Respon perbaikan jaringan pada semua kelompok terjadi pada hari ke 30 dengan terlihatnya pembentukan jaringan granulasi. Penyembuhan primer tidak dapat terjadi disebabkan masih terjadinya iritasi terus menerus baik dari ekstrak yang
diimplantasi maupun dan dari tube yang dipakai. Walaupun penyembuhan terjadi, adanya iritasi yang menimbulkan injuri dengan rangsang yang rendah dan persisten, radang kronik berlanjut terus. Penggantian sel-sel parenkim normal oleh sel-sel parenkim dari jaringan yang berdekatan dapat memperbaiki jaringan yang mengalami injuri, kembali normal. Regenerasi jaringan tergantung pada kemampuan dari sel-sel yang terlihat, jumlah sel-sel yang mampu mengadakan perlawanan terhadap injuri, dan adanya jaringan ikat yang bertindak sebagai dasar perbaikan struktur jaringan normal. Sebelum regenerasi dapat terjadi, sel-sel nekrotik harus dihilangkan. Keadaan ini dapat terjadi dengan adanya respon sel radang seperti neutrofil dan makrofag.24
Pada hari ke 30 masih dijumpai adanya makrofag dan sel plasma yang menunjukkan injuri masih terus terjadi. Akibat implantasi tube, walaupun teknik implantasi dalam penelitian ini merupakan teknik standar seperti yang telah dilakukan penelitian-penelitian terdahulu, tube yang diimplantasi tetap merupakan iritasi yang menimbulkan sel-sel radang.
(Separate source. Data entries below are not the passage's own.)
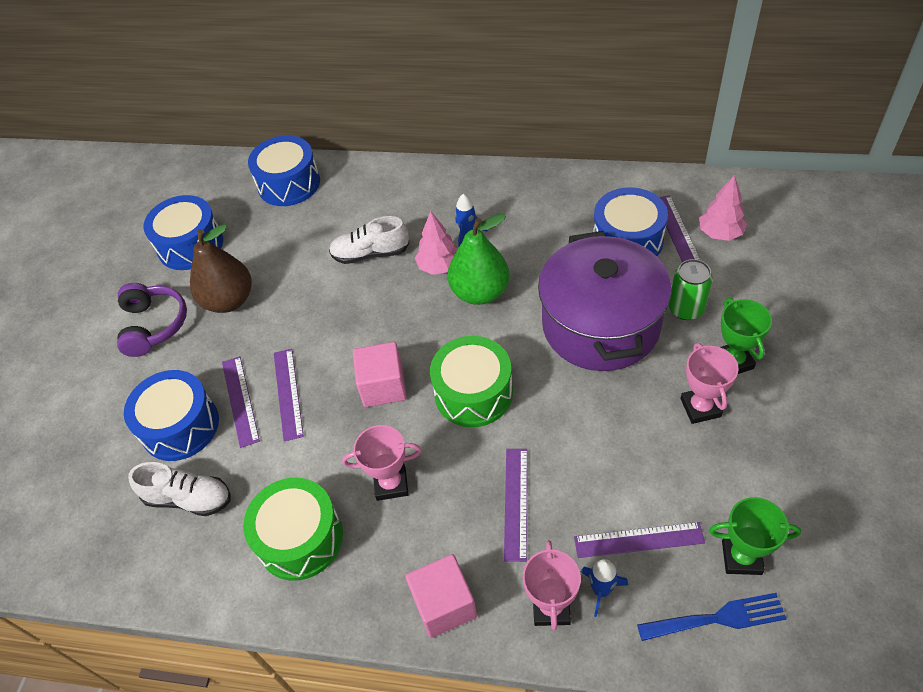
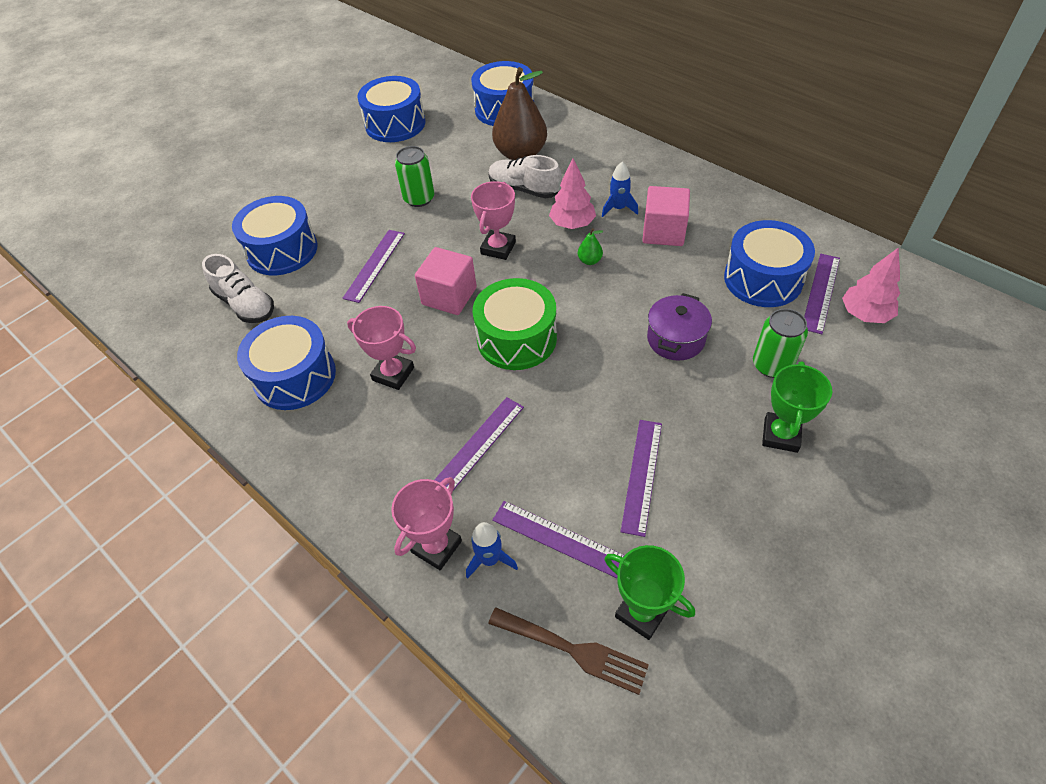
camera: 30 degrees right, 0 degrees up
(153, 325) = (323, 170): purple headphones -> none
(229, 300) = (389, 176): brown pear -> brown pear (521, 154)
(240, 400) = (337, 253): purple ruler -> purple ruler (642, 475)
(278, 308) = (419, 198): none -> green can
(300, 538) = (295, 376): green drum -> blue drum
(444, 605) = (355, 490): pink cube -> pink cube (663, 232)
(480, 292) = (590, 261): green pear -> green pear, size x0.40
(600, 325) = (675, 339): purple pot -> purple pot, size x0.46
(700, 407) = (713, 458): pink trophy -> pink trophy (498, 248)
(717, 618) = (574, 650): blue fork -> brown fork

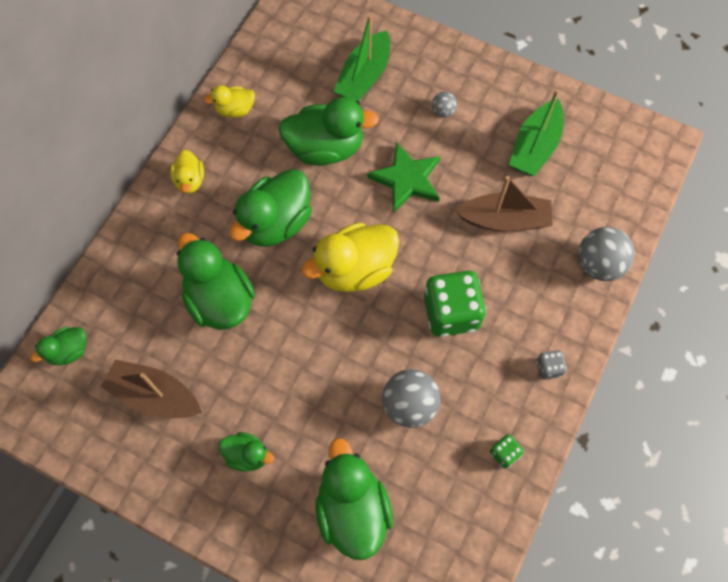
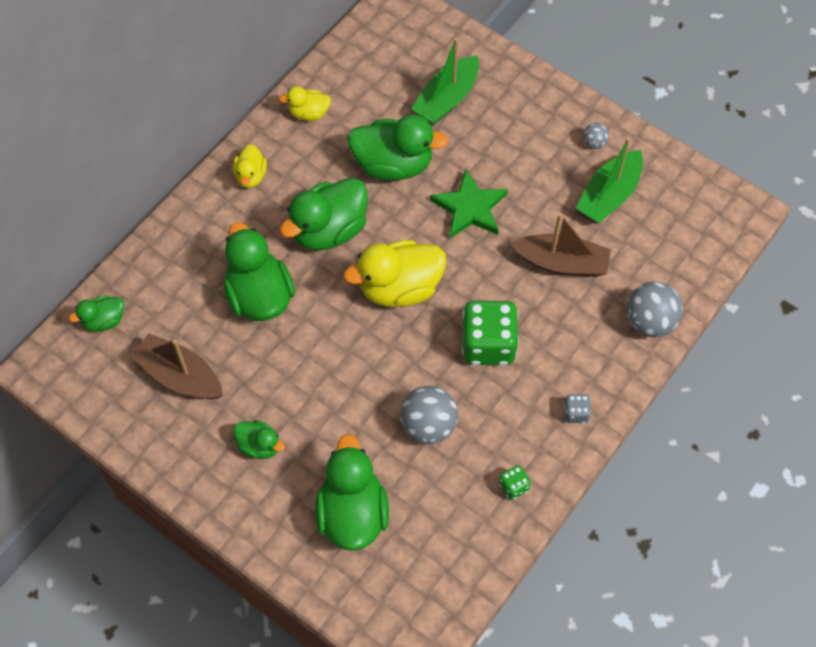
camera: 10 degrees right, 5 degrees down
(443, 111) = (521, 145): grey ball -> grey ball (594, 143)

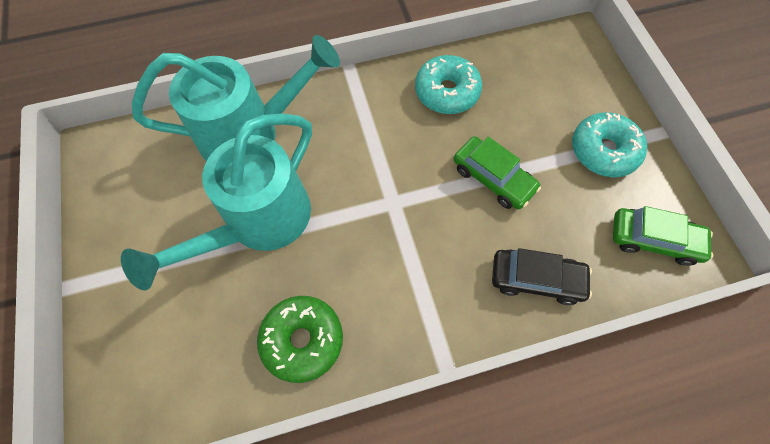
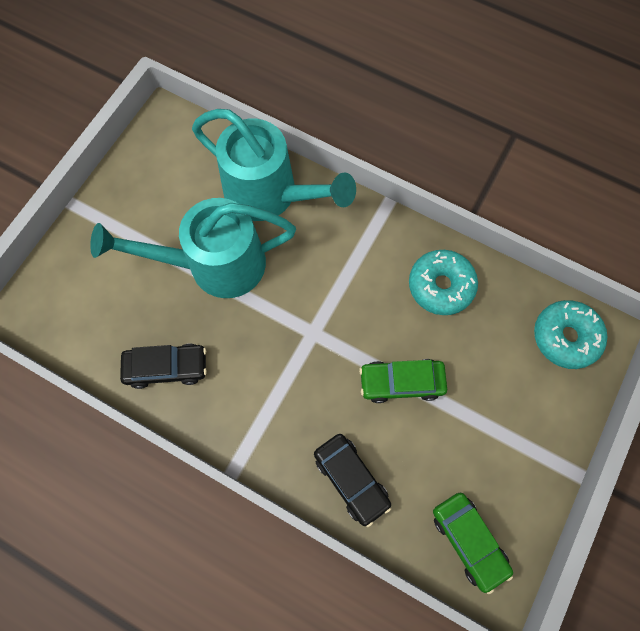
camera: 45 degrees right, 5 degrees up
(302, 340) = (167, 367): green donut -> black car
(493, 178) = (401, 382): green car -> green car turned 90 degrees clockwise
(603, 151) = (510, 442): turquoise donut -> turquoise donut (565, 337)

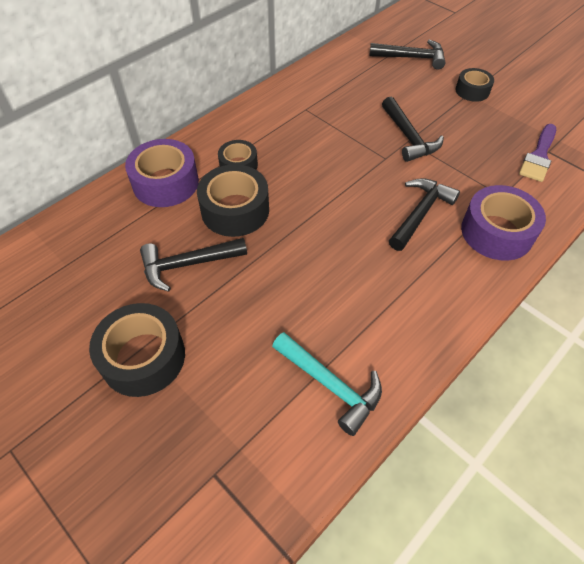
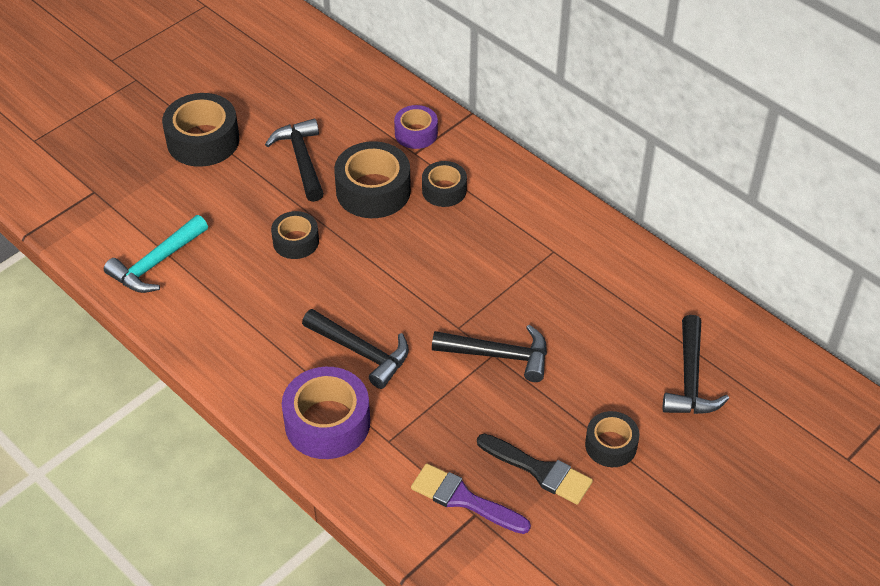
camera: 90 degrees right, 5 degrees down
(166, 183) = (416, 133): purple tape -> purple tape, size x0.60
(297, 263) = (296, 241): none -> black tape
(409, 137) = (499, 355): black hammer -> black hammer turned 150 degrees counterclockwise
(502, 121) = (539, 470): none -> black brush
Pada pengamatan respon penyembuhan jaringan terdapat perbedaan pada pembentukan neovaskularisasi dan jaringan fibrous antara kelompok kontrol dengan kelompok ekstrak lerak 0,01% yang diamati pada hari ke 30, tetapi perbedaannya tidak signifikan (p>0,05). Adanya perbedaan pada respon penyembuhan jaringan kemungkinan disebabkan kandungan saponin yang terdapat pada ekstrak lerak, yang dapat menstimulasi vascular endothelial growth factor (VEGF) sehingga menginduksi sel endotel untuk mendegradasi membran basalis, meningkatkan migrasi sel endotel, dan terjadi pembentukan pembuluh darah baru (neovaskularisasi).15 Selain itu, saponin dapat meningkatkan sintesis TGF‐β sehingga
merangsang kemotaksis fibroblas serta produksi kolagen dan fibronektin oleh sel.16 Namun, karena konsentrasi ekstrak lerak yang kecil, sehingga saponin tidak begitu memberikan efek pada pembentukan neovaskularisasi dan jaringan fibrous.
Hasil penelitian menunjukkan bahwa respon inflamasi antara kelompok kontrol dengan kelompok ekstrak lerak 0,01% tidak terlalu berbeda. Berdasarkan hal tersebut, kemungkinan ekstrak lerak 0,01% memiliki biokompatibilitas yang baik.